Wednesday 8 January 2014

Cocktails / or The First Tale



Was Branson T Pickles a man of average words or a master of linguistic gymnastics? A gallant and a flaneur, it was his curious habit to inspect every nook and cranny as if looking for a woman in distress. 

Branson lived alone above a glen in a mountain hut surrounded by summer swallows who didn't seem to mind the rain. There was a lake nearby where swans bathed in the foggy stillness and admired their reflections. He had a piebald horse, two dwarf goats and a dung heap full of pecking chickens. 

The T in Branson T Pickles stood for Tangier. This middle name had been his mother's whim. It had a ring to it and it pleased her. But Branson never used it. He didn't like it. His mother Sylvia was a gentle poetess and a rare creature of her time. She arranged the flowers in the church.

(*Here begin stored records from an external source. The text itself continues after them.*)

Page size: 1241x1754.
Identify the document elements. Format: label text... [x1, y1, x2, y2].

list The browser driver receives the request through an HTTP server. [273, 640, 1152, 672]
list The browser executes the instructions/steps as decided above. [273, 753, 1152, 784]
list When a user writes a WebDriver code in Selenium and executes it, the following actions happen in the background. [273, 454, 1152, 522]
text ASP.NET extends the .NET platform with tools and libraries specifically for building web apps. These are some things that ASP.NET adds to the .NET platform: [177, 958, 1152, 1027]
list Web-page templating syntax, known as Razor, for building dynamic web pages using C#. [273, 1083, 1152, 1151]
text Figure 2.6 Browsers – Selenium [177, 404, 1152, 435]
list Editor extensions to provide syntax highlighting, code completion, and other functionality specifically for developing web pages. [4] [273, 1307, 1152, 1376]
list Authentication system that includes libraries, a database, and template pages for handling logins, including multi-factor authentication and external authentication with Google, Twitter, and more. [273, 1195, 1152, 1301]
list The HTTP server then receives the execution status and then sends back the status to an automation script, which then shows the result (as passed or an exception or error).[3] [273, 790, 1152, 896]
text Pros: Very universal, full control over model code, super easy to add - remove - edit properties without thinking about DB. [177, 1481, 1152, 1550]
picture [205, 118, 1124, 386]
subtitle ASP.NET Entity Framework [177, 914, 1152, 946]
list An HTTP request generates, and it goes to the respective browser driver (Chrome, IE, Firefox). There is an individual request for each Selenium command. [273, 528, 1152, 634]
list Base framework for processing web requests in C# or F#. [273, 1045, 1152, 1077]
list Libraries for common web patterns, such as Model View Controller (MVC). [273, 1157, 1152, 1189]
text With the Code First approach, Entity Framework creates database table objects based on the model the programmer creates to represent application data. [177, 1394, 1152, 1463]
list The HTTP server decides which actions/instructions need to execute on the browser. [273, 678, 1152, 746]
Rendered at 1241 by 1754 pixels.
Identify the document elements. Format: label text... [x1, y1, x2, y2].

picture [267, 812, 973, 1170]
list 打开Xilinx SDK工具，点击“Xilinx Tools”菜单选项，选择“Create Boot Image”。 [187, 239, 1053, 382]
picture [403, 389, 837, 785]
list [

Father Nemeth was the parish priest and an amateur poet. It was rumoured that he had once been asked to read a poem at an Eisteddfod across the sea in Wales. 

When I read the work of the great poets I wonder why I bother writing poetry at all, he once said to Sylvia over a slice of venison sausage after the final service one Sunday. But she said nothing. She just looked. 

I cannot come to the level. I cannot ascend to the heavens where the echoes return slow and the feather and the paper whirl in angelic dance. She looked again. She laid down her cutlery. Touched her lips with her apron. I see, she said.  

She reached for Father Nemeth's unpublished manuscript on the sideboard.  

Her knowing eye scanned the list of poem titles. Her finger ran quickly down the page: Long Island Iced Tea, Donau Zombie, Swimming Pool, Pina Colada, Planter's Punch, Cuba Libre, Tangier and then it stopped. Sex on the Beach, she said. And she smiled. 

Orange, Grenadine, Vodka and Peach, he said. But what is the point? he asked, carefully laying down his fork. My pen would be better employed in idleness, he said. 

It was a grim sadness too great to bear. And soon he fell into a deep depression. 

With unusual rapidity he faded away. 

Sylvia travelled to Father Nemeth's homeland and threw his ashes into the winds over Cader Idris. And then she threw herself under the wheels of the Barmouth train as it passed over the estuary. 

The coroner said it was an accident.

Unusually the Nobel Prize for Literature was awarded that year for a first collection. It was presented to a new name on the scene - B Tangier Pickles the author of Cocktails. 

The acceptance speech was the shortest on record. 

B Tangier Pickles was never heard of again.